THE PROBLEM:
Among the entries below, copy every line that carries the word "Aveiro".

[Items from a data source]

____

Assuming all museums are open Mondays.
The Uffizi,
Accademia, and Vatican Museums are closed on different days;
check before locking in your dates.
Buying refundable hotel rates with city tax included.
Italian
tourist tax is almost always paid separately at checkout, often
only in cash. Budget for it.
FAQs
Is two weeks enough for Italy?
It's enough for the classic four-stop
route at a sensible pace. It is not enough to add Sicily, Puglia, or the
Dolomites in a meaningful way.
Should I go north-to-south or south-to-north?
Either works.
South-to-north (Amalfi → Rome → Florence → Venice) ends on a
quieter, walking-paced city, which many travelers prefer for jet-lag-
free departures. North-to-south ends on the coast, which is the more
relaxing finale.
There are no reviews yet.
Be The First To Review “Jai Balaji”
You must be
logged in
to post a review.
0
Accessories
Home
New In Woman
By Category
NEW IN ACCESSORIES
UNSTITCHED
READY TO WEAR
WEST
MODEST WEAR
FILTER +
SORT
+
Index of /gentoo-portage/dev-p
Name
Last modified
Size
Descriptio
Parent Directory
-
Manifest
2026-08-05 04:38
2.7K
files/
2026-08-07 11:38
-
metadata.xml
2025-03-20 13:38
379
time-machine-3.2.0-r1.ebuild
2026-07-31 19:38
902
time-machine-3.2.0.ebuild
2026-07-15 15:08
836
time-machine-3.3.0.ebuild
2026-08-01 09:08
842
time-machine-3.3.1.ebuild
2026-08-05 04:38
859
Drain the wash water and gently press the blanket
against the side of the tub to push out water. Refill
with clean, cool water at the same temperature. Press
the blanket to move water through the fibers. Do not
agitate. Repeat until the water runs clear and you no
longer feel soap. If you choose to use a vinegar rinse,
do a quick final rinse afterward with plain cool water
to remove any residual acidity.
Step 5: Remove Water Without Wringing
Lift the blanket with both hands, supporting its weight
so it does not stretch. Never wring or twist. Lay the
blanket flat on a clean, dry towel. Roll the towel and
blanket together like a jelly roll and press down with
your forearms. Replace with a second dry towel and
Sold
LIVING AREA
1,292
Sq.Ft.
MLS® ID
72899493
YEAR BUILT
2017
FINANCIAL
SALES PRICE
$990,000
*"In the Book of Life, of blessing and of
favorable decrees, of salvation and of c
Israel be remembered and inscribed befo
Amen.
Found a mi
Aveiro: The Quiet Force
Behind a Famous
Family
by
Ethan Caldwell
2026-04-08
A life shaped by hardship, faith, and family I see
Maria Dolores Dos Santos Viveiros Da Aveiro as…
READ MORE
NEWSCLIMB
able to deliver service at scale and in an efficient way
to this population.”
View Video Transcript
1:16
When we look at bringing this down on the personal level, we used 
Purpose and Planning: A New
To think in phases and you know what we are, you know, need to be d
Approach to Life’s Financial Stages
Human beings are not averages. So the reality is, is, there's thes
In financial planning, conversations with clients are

____

EXERCISE OUTPUT:
Aveiro: The Quiet Force
Maria Dolores Dos Santos Viveiros Da Aveiro as…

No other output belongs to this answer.